Zero-inflated Gaussian bi-variate models

Hello! My data concern a study in behavioural ecology, and are zero-inflated normally distributed. I have 2 continuous response variables, 2-4 fixed effects and 2-3 random effects. For my research question, I need to find the individual repeatability of the two response variables and the correlation between them. For this, I decided to make a bi-variate mixed effects model using brms.

However, I could not find a family called “Zero-inflated Gaussian”, and I got an error saying that the residual correlation cannot be obtained using any zero-inflated family. What should I do?

P.S: I am new to Bayesian statistics and to this forum. I apologise if I shouldn’t have asked this question here.

Welcome to the forums, @atharva_andhare. Sorry you haven’t gotten a response sooner.

I don’t know about brms, but you could build that model in Stan itself following the description in the User’s Guide section on inflation and hurdle models. If you can write the likelihood down, you can usually translate to Stan pretty easily.

I would make a concrete suggestion, but there are lots of decision points in such a model, such as whether the response is modeled as a bivariate normal or as conditionally independent univariate normals.
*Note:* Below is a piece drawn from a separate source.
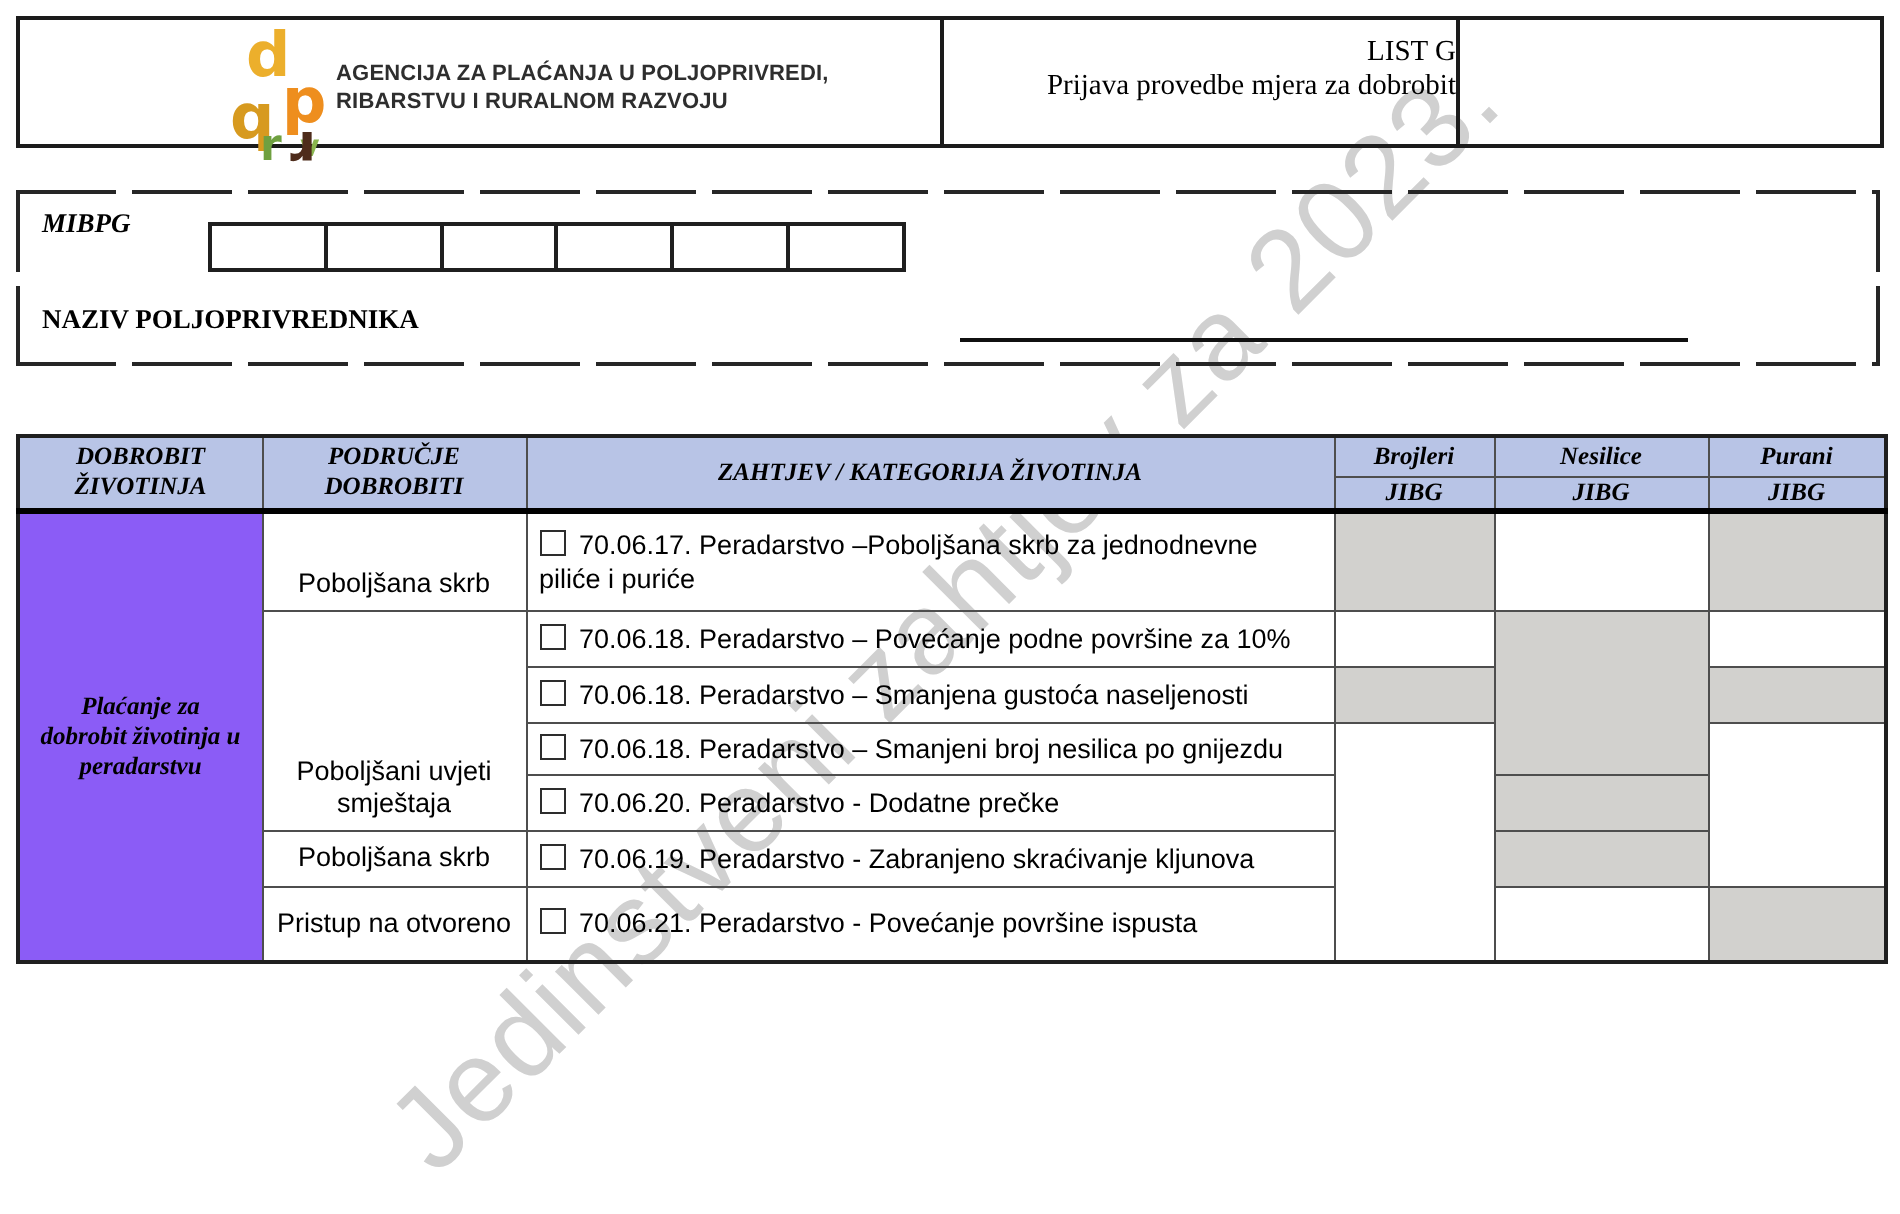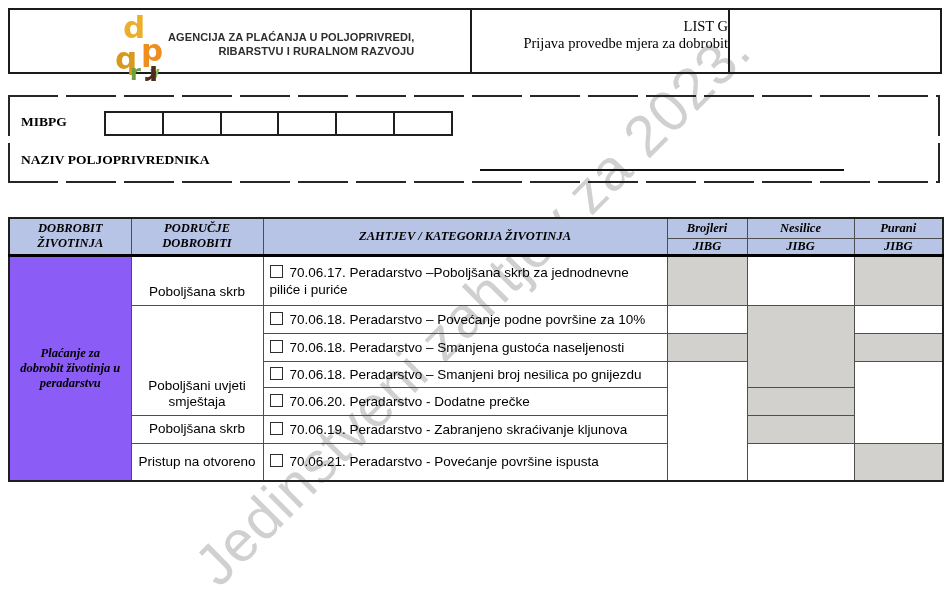"AGENCIJA ZA PLAĆANJA U POLJOPRIVREDI," .agency-text { text-align: right -> none }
If it’s bivariate normal, how does zero-inflation work? If one value is zero inflated, does the other one get a distribution conditioned on the first being zero? What’s the probability model for zero inflation patterns 00, 10, 01, and 11? Are the two dimensions independently zero inflated or does it have correlation? If the value for one is zero, does the other take the marginal multivariate normal distribution or the one conditioned on the zero?